> **Exercise directions**: Pictures aside, return every line below exactly as written.

##### Dataset section #####

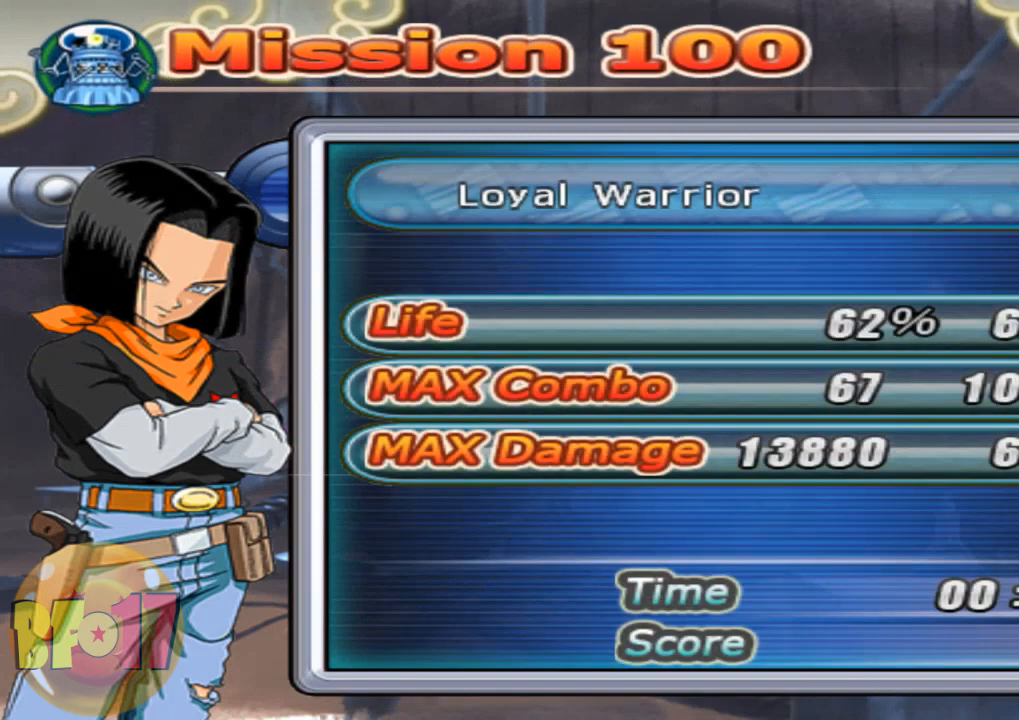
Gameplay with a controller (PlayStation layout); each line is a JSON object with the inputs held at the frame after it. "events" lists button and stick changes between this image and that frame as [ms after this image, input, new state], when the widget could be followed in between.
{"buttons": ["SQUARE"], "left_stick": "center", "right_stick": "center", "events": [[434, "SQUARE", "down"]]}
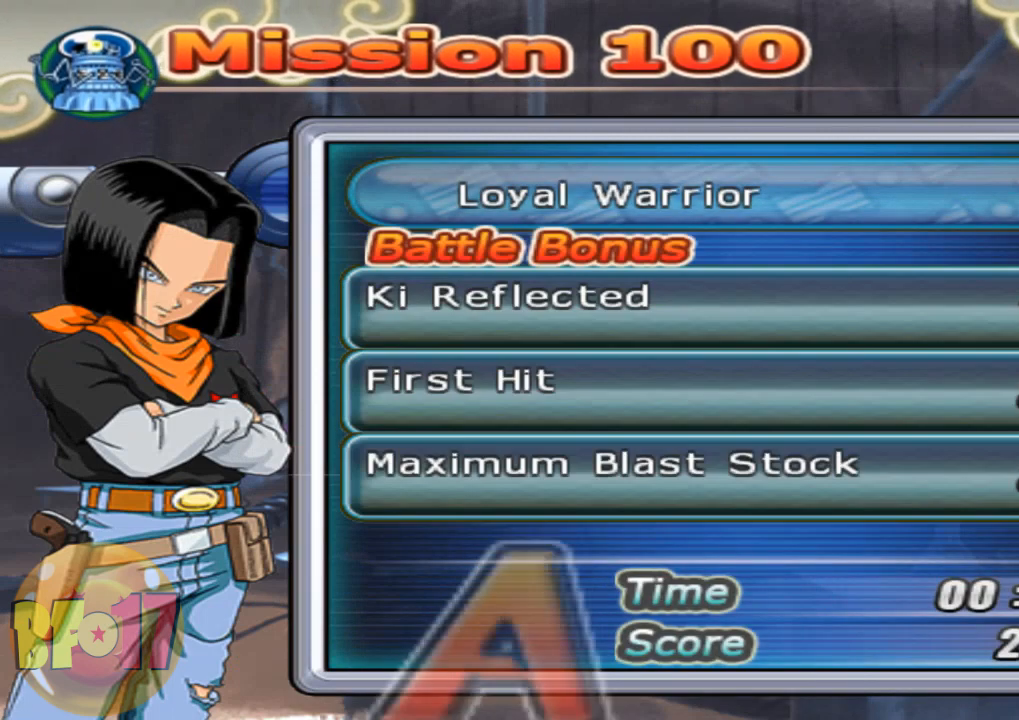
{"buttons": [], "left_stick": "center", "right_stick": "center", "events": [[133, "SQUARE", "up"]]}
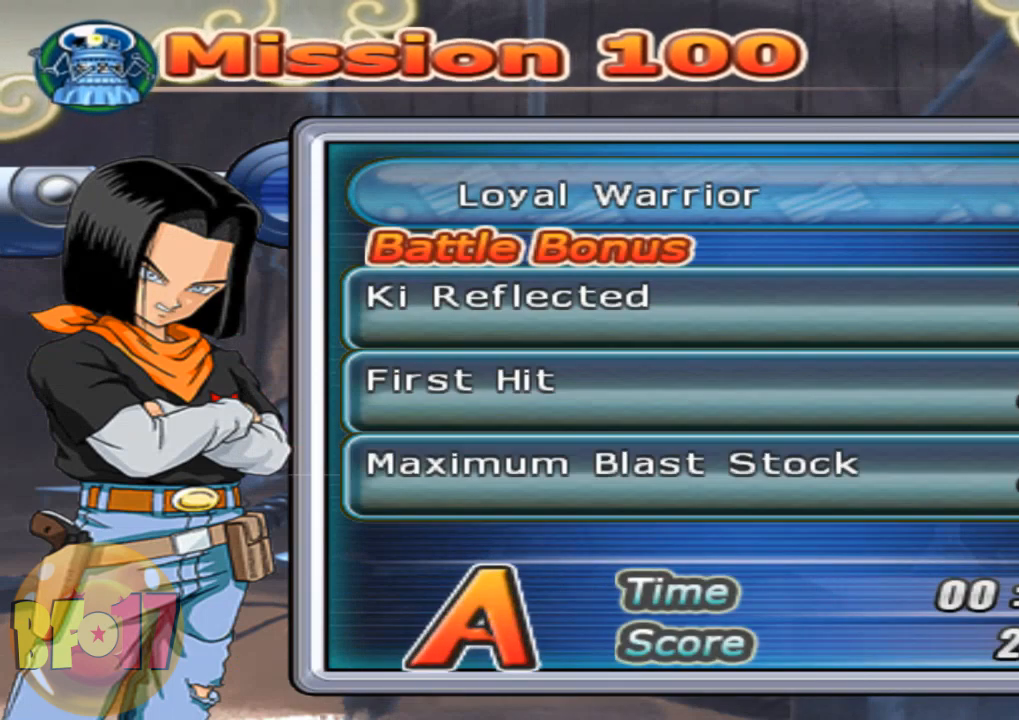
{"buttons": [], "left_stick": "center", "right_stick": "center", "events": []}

#####

> **Response**:
Gameplay with a controller (PlayStation layout); each line is a JSON object with the inputs held at the frame after it. "events" lists button and stick changes between this image and that frame as [ms after this image, input, new state], when the widget could be followed in between.
{"buttons": ["SQUARE"], "left_stick": "center", "right_stick": "center", "events": [[434, "SQUARE", "down"]]}
{"buttons": [], "left_stick": "center", "right_stick": "center", "events": [[133, "SQUARE", "up"]]}
{"buttons": [], "left_stick": "center", "right_stick": "center", "events": []}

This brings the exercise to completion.